◆ **TASK OBJECTIVE**: An exact copy of all the data is required, with pictures left out.

◆ **DATASET EXCERPT**:
- - - -
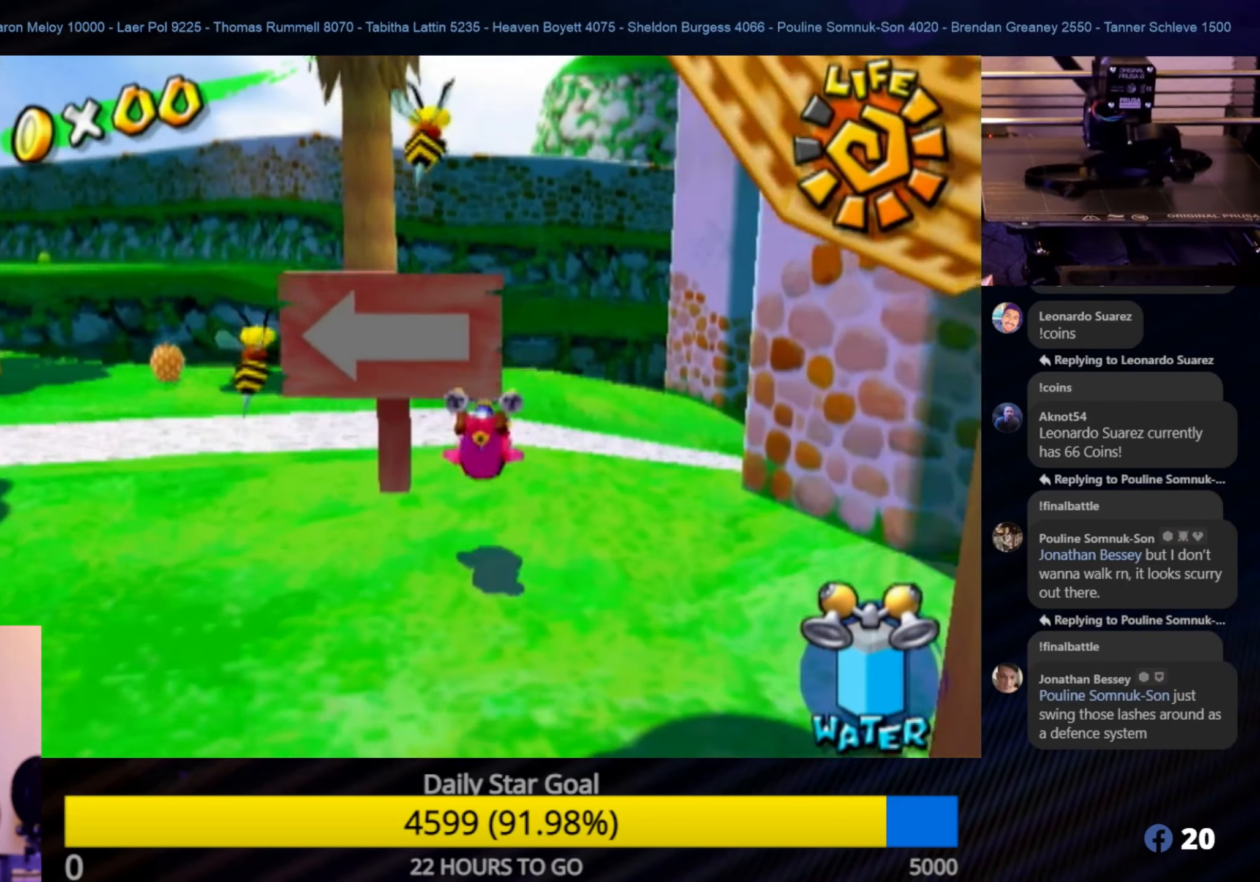
{"buttons": [], "left_stick": "up-right", "right_stick": "center", "events": [[250, "A", "down"], [384, "A", "up"]]}
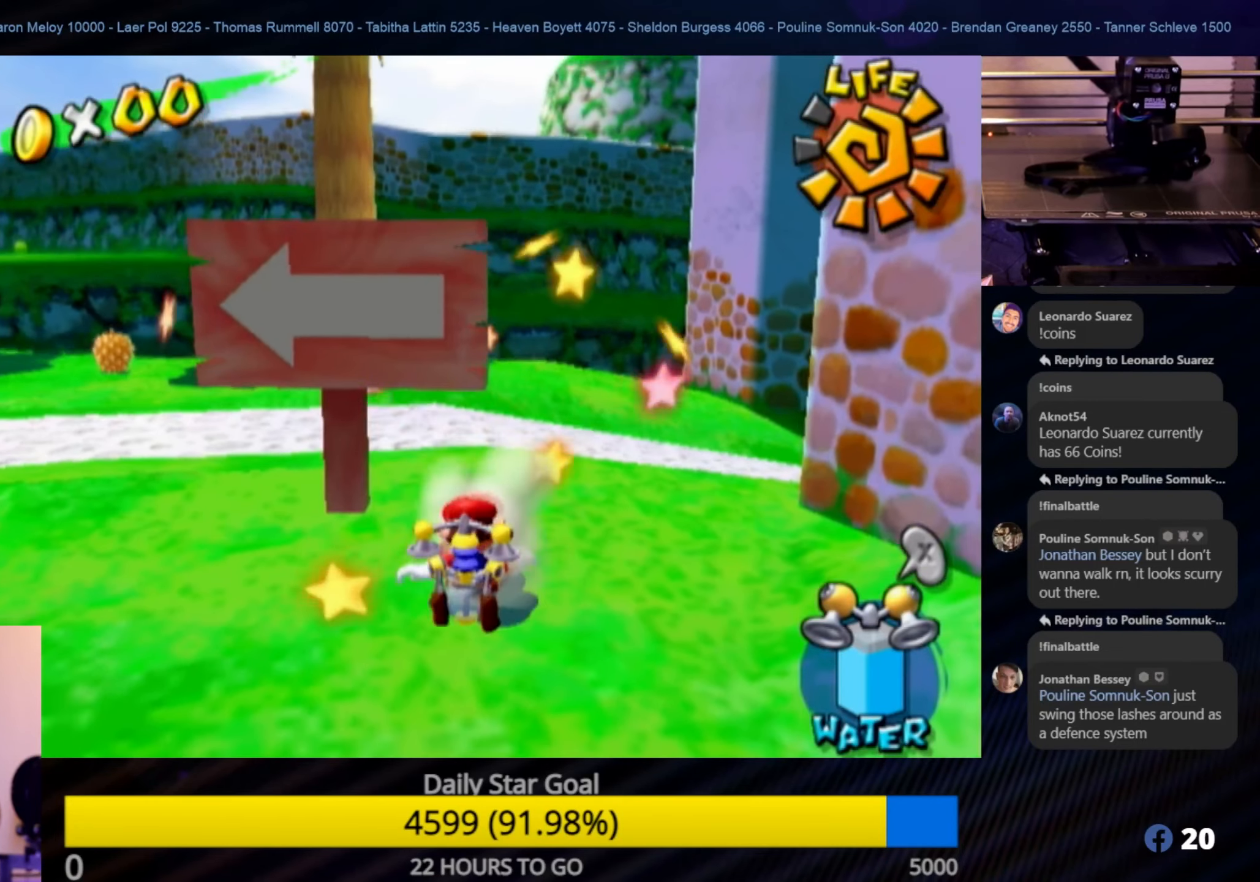
{"buttons": [], "left_stick": "up", "right_stick": "center", "events": [[17, "left_stick", "center"], [150, "left_stick", "right"], [234, "left_stick", "up-right"], [250, "right_stick", "left"], [484, "left_stick", "up"], [484, "right_stick", "center"]]}
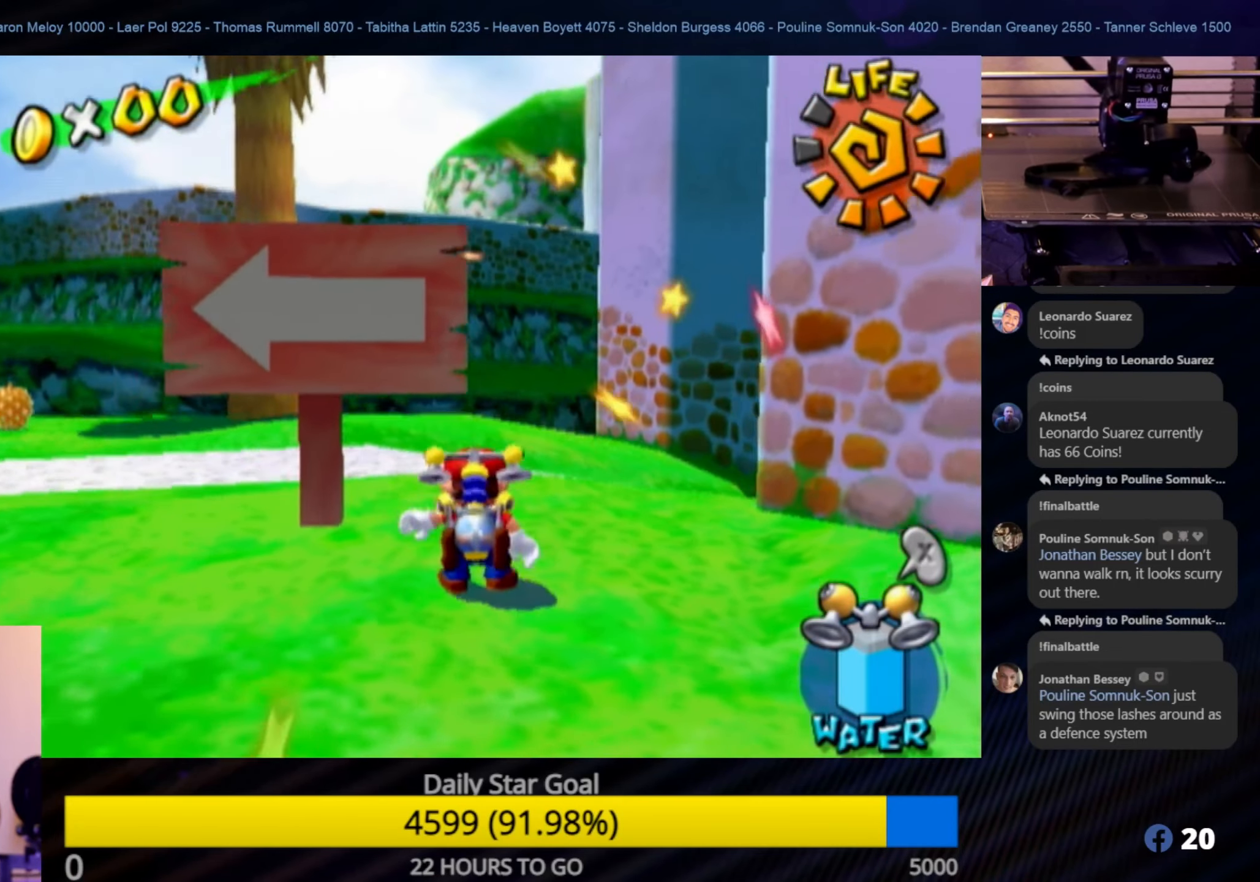
{"buttons": [], "left_stick": "up", "right_stick": "center", "events": []}
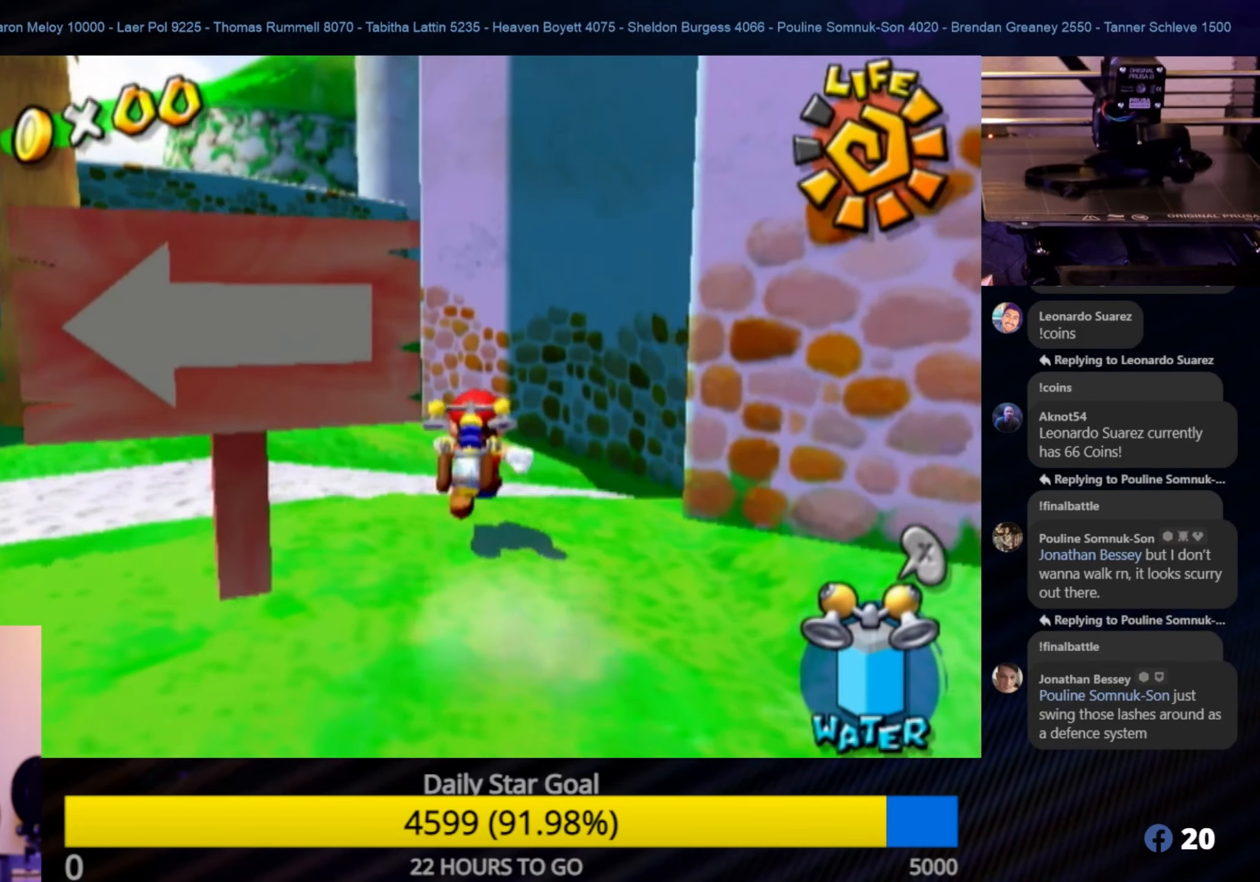
{"buttons": [], "left_stick": "up", "right_stick": "left", "events": [[383, "right_stick", "left"]]}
- - - -
◆ **RESULT FOR THIS TASK**:
{"buttons": [], "left_stick": "up-right", "right_stick": "center", "events": [[250, "A", "down"], [384, "A", "up"]]}
{"buttons": [], "left_stick": "up", "right_stick": "center", "events": [[17, "left_stick", "center"], [150, "left_stick", "right"], [234, "left_stick", "up-right"], [250, "right_stick", "left"], [484, "left_stick", "up"], [484, "right_stick", "center"]]}
{"buttons": [], "left_stick": "up", "right_stick": "center", "events": []}
{"buttons": [], "left_stick": "up", "right_stick": "left", "events": [[383, "right_stick", "left"]]}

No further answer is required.